The tendency of AI to replicate our worst flaws, such as medical racism and sexism, might be more efficient due to its training in human behavior. This carries the risk that even our most sophisticated bots could misdiagnose women and people of color, sharing the same problem as human doctors.
A study conducted in 2019 discovered that, when determining the level of care needed for patients, a common clinical algorithm utilized in many hospitals necessitated Black individuals to be iller than White people. This discrepancy emerged as the algorithm was based on data indicating that Black people had fewer financial resources for medical treatment.
Self-teaching AI can find patterns in data that our pattern-detecting powers cannot – even when issues have been addressed and safeguards are in effect. These undetected patterns, of which we are unaware, can be uncovered by AI.
A survey published in the Lancet in 2022 uncovered that AI, trained using huge medical imaging databases, could, even without patient details, astutely identify a person’s race through x-rays, ultrasounds, CT scans, MRIs, or mammograms.
The machines perplexed the human researchers because even when programmed to avoid markers such as breast density among Black women, they could still accurately determine patient race. However, efforts to program algorithms that would avoid discrimination could have an adverse effect and result in neglected diagnoses of minority groups.
“Our finding that AI can accurately predict self-reported race, even from corrupted, cropped, and noised medical images, often when clinical experts cannot, creates an enormous risk for all model deployments in medical imaging,” the authors of the Lancet study wrote. “Just as with human behavior, there’s not a simple solution to fixing bias in machine learning,” said the lead researcher, radiologist Judy W. Gichoya. As long as medical racism is in us, it will also be one of the ghosts in the machine. The self-improving algorithm will work as designed, if not necessarily as intended.
Scott Aaronson, a University of Texas computer scientist, observes that the problem we have faced for years isn’t a potential dystopian future but rather an awakened alien. He writes, “An alien has awoken,” signifying that this issue has already become a reality.
Admittedly, AI is like an ‘alien of our own fashionings,’ a golem, complete with all the words on the internet embodied in its spirit. This blog about quantum computing seeks to explore and discover its goals as a coherent self.
Of 11,004 US adults surveyed, a recent Pew study found that only 27 percent realize they interact with AI several times per day. In contrast, another 28 percent stated they do so once daily or several times weekly.

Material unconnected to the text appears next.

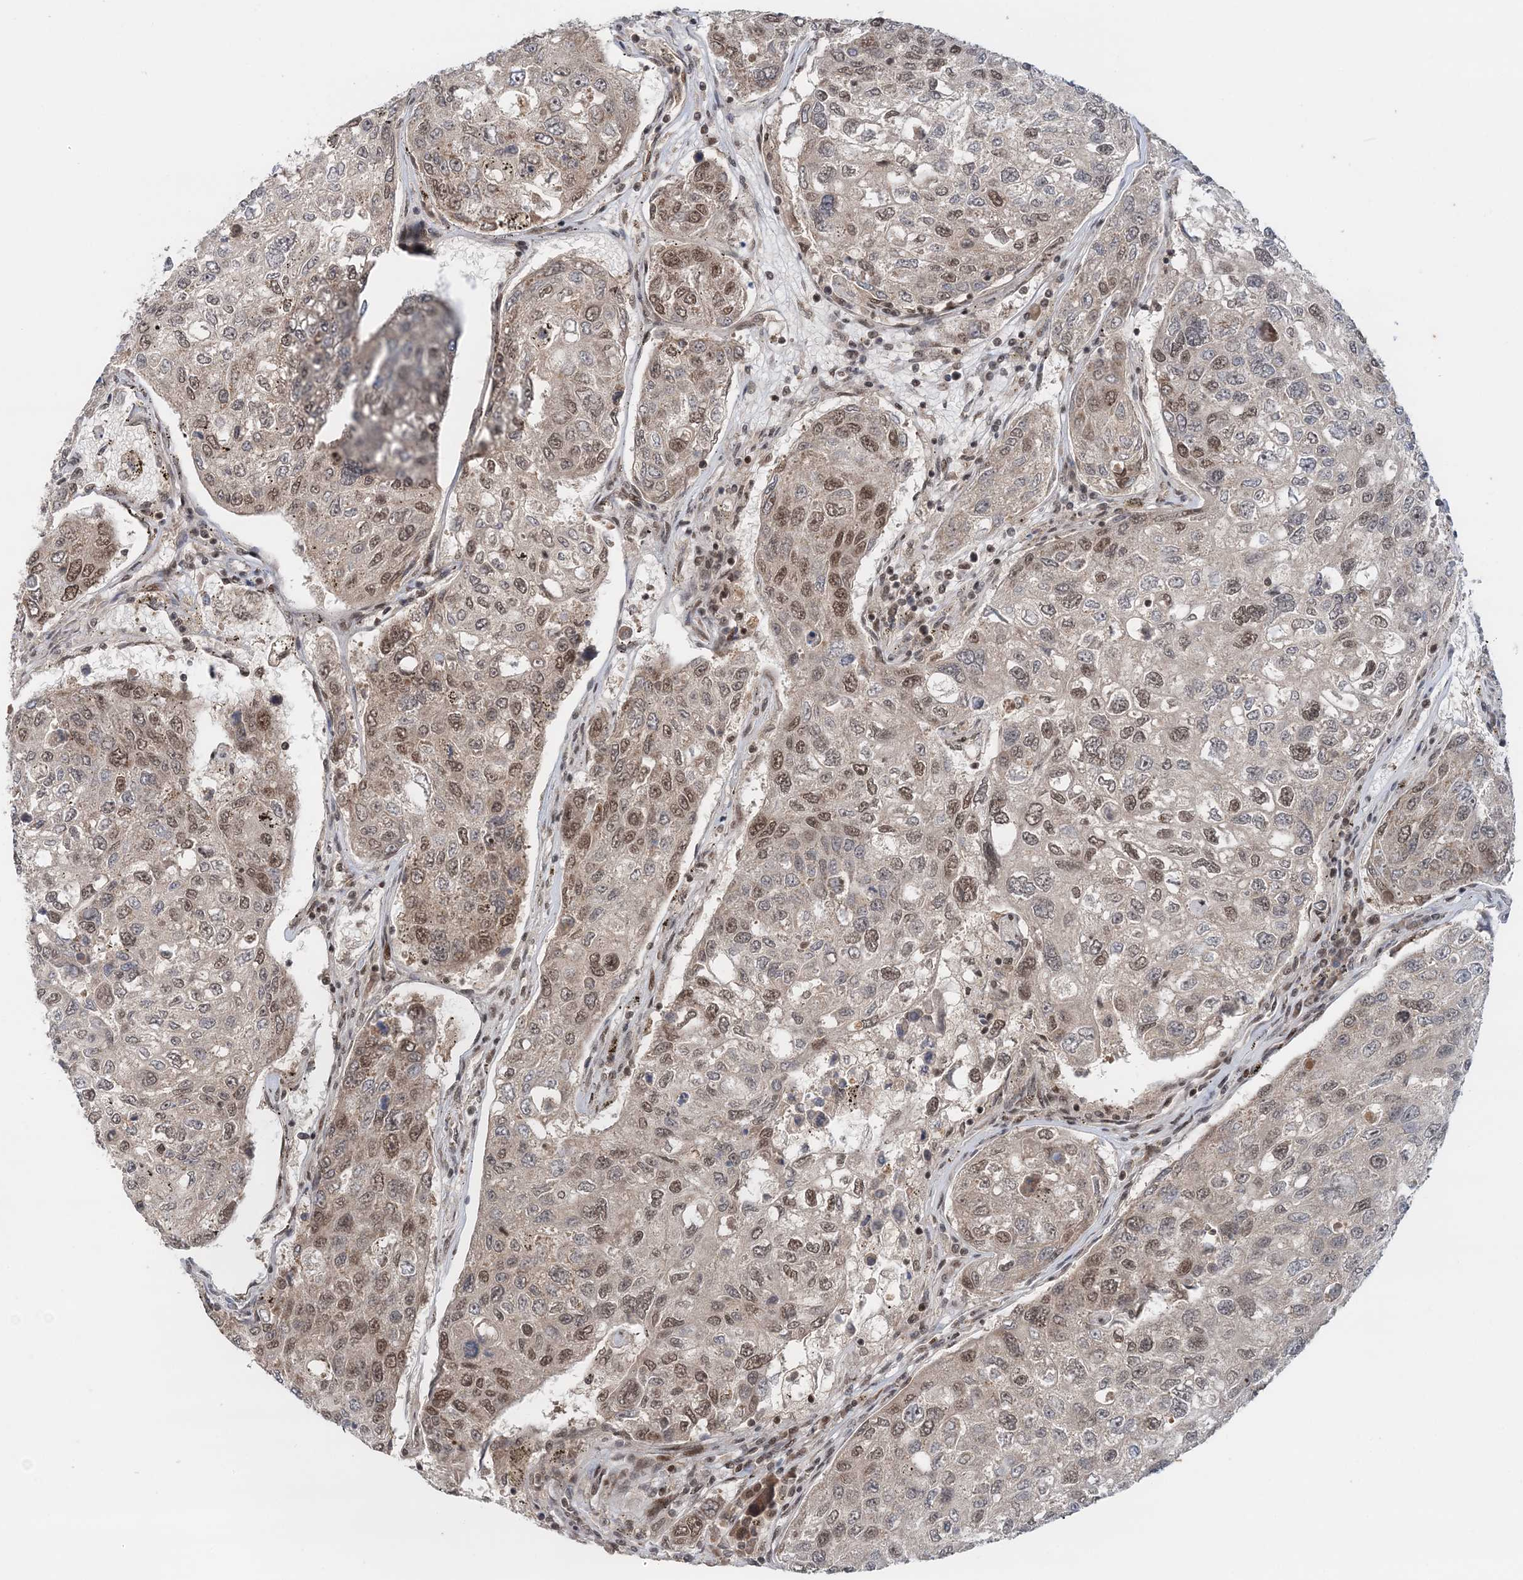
{"staining": {"intensity": "moderate", "quantity": "25%-75%", "location": "nuclear"}, "tissue": "urothelial cancer", "cell_type": "Tumor cells", "image_type": "cancer", "snomed": [{"axis": "morphology", "description": "Urothelial carcinoma, High grade"}, {"axis": "topography", "description": "Lymph node"}, {"axis": "topography", "description": "Urinary bladder"}], "caption": "High-magnification brightfield microscopy of urothelial carcinoma (high-grade) stained with DAB (3,3'-diaminobenzidine) (brown) and counterstained with hematoxylin (blue). tumor cells exhibit moderate nuclear staining is seen in about25%-75% of cells. The protein of interest is stained brown, and the nuclei are stained in blue (DAB (3,3'-diaminobenzidine) IHC with brightfield microscopy, high magnification).", "gene": "NOA1", "patient": {"sex": "male", "age": 51}}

Surprisingly, 44 percent believed they had no regular AI engagement.
Despite the widespread presence of AI-based technology such as Alexa and Siri, our poll has found that many people remain uncertain about what AI is and how much it has permeated our lives. Those same people have shown concern with references to AI – and rightly so.
While concern is expressed more than excitement on all levels of understanding, the impact of AI in daily life is a topic that Americans are paying attention to.

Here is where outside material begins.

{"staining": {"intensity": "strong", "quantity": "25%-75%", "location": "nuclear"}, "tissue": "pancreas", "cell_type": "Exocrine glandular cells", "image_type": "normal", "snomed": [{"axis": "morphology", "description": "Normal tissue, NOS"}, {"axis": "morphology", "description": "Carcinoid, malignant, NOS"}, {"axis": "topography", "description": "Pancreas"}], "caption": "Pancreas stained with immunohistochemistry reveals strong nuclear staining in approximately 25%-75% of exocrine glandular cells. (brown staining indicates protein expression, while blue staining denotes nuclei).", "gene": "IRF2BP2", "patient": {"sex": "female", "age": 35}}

We can be concerned about already achieved AI developments, which are excluded from the program, and when AI will reach the concept of a “singularity.” This implies that artificial intelligence could one day surpass human intelligence, draining us humans of our control.
Many say that the moment when Artificial Intelligence surpasses human intelligence is drawing closer and looming large. I dread that it will happen not because AI has perfected itself but because of its capacity to mimic humans while they act transmutably wicked precisely.